Sinclair Broadcast Group and WQED have joined the list of broadcasters releasing information about expected proceeds from the FCC’s current spectrum auction.
Sinclair is expecting $313 million in gross proceeds from the auction and, like other broadcasters that have already released similar news, is expecting no material impact to its operations or results due to the auction.
Most of the announcements thus far have come from large station groups but today WQED, a public broadcaster in Pittsburgh, announced it expected to receive $9.9 million in proceeds from the auction. Deborah Acklin, president and CEO of WQED, told the Pittsburgh Post-Gazette that the money means a great deal to the station.

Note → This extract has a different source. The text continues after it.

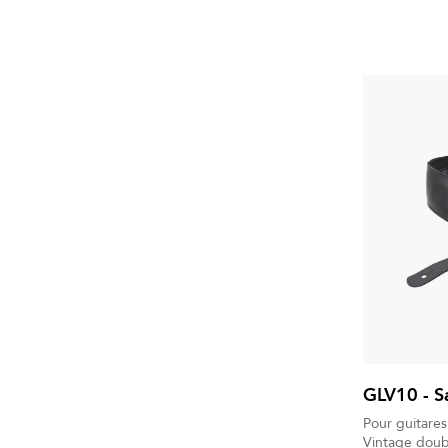
GLV10 - S
Pour guitares
Vintage doub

“It’s a reversal of fortune for this community institution that is truly historic. We have in some way, shape or form been burdened by financial issues for 30-plus years and this wipes it all away in one fell swoop,” Acklin told the paper.
Before Sinclair and WQED, Gray Television, Fox Television and Tribune Media also announced their expected proceeds. Gray is anticipating $90.8 million, Fox is expecting $350 million, and Tribune Media is expecting $190 million.

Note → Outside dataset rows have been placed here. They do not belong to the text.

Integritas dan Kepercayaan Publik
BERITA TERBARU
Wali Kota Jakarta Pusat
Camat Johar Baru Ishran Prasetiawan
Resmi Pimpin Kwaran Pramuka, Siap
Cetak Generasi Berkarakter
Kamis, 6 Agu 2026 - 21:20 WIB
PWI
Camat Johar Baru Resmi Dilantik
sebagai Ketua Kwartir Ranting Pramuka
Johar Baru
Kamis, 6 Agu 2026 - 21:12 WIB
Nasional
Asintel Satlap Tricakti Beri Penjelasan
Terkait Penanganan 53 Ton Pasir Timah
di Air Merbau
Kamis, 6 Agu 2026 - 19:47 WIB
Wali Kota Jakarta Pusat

Gray noted that “significantly, the actions necessary to receive the proceeds will not lead to job losses and otherwise are not expected to produce any material change in operations or results for Gray or for any individual market in which we operate.”
Like Fox TV’s estimates, analysts have pointed out that Sinclair is expecting to make much less than expected off the broadcast incentive auctions.
The 600 MHz airwaves up for auction are considered more valuable because of their propagation characteristics that allow for wider coverage areas using fewer towers and better in-building reception. Some thought the auctions could top the record $44.9 billion brought in by the AWS-3 spectrum auction.
But with the forward auction winding down, the proceeds total hovering around $19.56 billion, and the FCC taking measures to speed up the bidding process, it’s becoming clear that the broadcast incentive auctions won’t be the resounding success many had hoped for.